(Stored data entries)
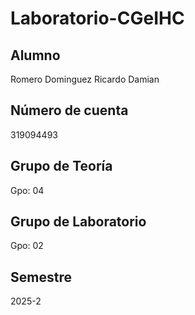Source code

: # Laboratorio-CGeIHC
## Alumno
  Romero Dominguez Ricardo Damian

## Número de cuenta
  319094493

## Grupo de Teoría
  Gpo: 04

## Grupo de Laboratorio
  Gpo: 02

## Semestre
  2025-2
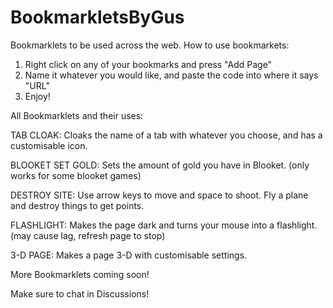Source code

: # BookmarkletsByGus
Bookmarklets to be used across the web.
How to use bookmarkets: 
1. Right click on any of your bookmarks and press "Add Page"
2. Name it whatever you would like, and paste the code into where it says "URL"
3. Enjoy!


All Bookmarklets and their uses:

TAB CLOAK: Cloaks the name of a tab with whatever you choose, and has a customisable icon.

BLOOKET SET GOLD: Sets the amount of gold you have in Blooket. (only works for some blooket games)

DESTROY SITE: Use arrow keys to move and space to shoot. Fly a plane and destroy things to get points.

FLASHLIGHT: Makes the page dark and turns your mouse into a flashlight. (may cause lag, refresh page to stop)

3-D PAGE: Makes a page 3-D with customisable settings.

More Bookmarklets coming soon!

Make sure to chat in Discussions!
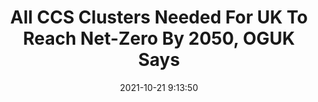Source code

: ---
"title": "All CCS Clusters Needed For UK To Reach Net-Zero By 2050, OGUK Says"
"date": "2021-10-21 9:13:50"
"feed_name": "RIGZONE"
"feed_website": "http://www.rigzone.com/"
"feed_rss": "http://www.rigzone.com/news/rss/rigzone_latest.aspx"
"link": "https://www.rigzone.com/news/wire/all_ccs_clusters_needed_for_uk_to_reach_netzero_by_2050_oguk_says-21-oct-2021-166782-article/?rss=true"
"source": "None"
"file": "_posts/2021-1-1-a7ae86def5c7b5553a31a79f0c3d016187d8ce9e.md"
"accident": "0"
"drilling": "0"
"represented_by": "0"
"dead": "0"
"injured": "0"
"arrested": "0"
"place": "unknown place"
"where": "unknown site"
"causes": "unknown"
"place_uri": "unknown place"
---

### [TASK GOAL]
Pictures stay out of the copy; please restate every record above exactly.

### [SOLUTION FOR THIS TASK]
Source code

: # Laboratorio-CGeIHC
## Alumno
  Romero Dominguez Ricardo Damian

## Número de cuenta
  319094493

## Grupo de Teoría
  Gpo: 04

## Grupo de Laboratorio
  Gpo: 02

## Semestre
  2025-2
Source code

: # BookmarkletsByGus
Bookmarklets to be used across the web.
How to use bookmarkets: 
1. Right click on any of your bookmarks and press "Add Page"
2. Name it whatever you would like, and paste the code into where it says "URL"
3. Enjoy!


All Bookmarklets and their uses:

TAB CLOAK: Cloaks the name of a tab with whatever you choose, and has a customisable icon.

BLOOKET SET GOLD: Sets the amount of gold you have in Blooket. (only works for some blooket games)

DESTROY SITE: Use arrow keys to move and space to shoot. Fly a plane and destroy things to get points.

FLASHLIGHT: Makes the page dark and turns your mouse into a flashlight. (may cause lag, refresh page to stop)

3-D PAGE: Makes a page 3-D with customisable settings.

More Bookmarklets coming soon!

Make sure to chat in Discussions!
Source code

: ---
"title": "All CCS Clusters Needed For UK To Reach Net-Zero By 2050, OGUK Says"
"date": "2021-10-21 9:13:50"
"feed_name": "RIGZONE"
"feed_website": "http://www.rigzone.com/"
"feed_rss": "http://www.rigzone.com/news/rss/rigzone_latest.aspx"
"link": "https://www.rigzone.com/news/wire/all_ccs_clusters_needed_for_uk_to_reach_netzero_by_2050_oguk_says-21-oct-2021-166782-article/?rss=true"
"source": "None"
"file": "_posts/2021-1-1-a7ae86def5c7b5553a31a79f0c3d016187d8ce9e.md"
"accident": "0"
"drilling": "0"
"represented_by": "0"
"dead": "0"
"injured": "0"
"arrested": "0"
"place": "unknown place"
"where": "unknown site"
"causes": "unknown"
"place_uri": "unknown place"
---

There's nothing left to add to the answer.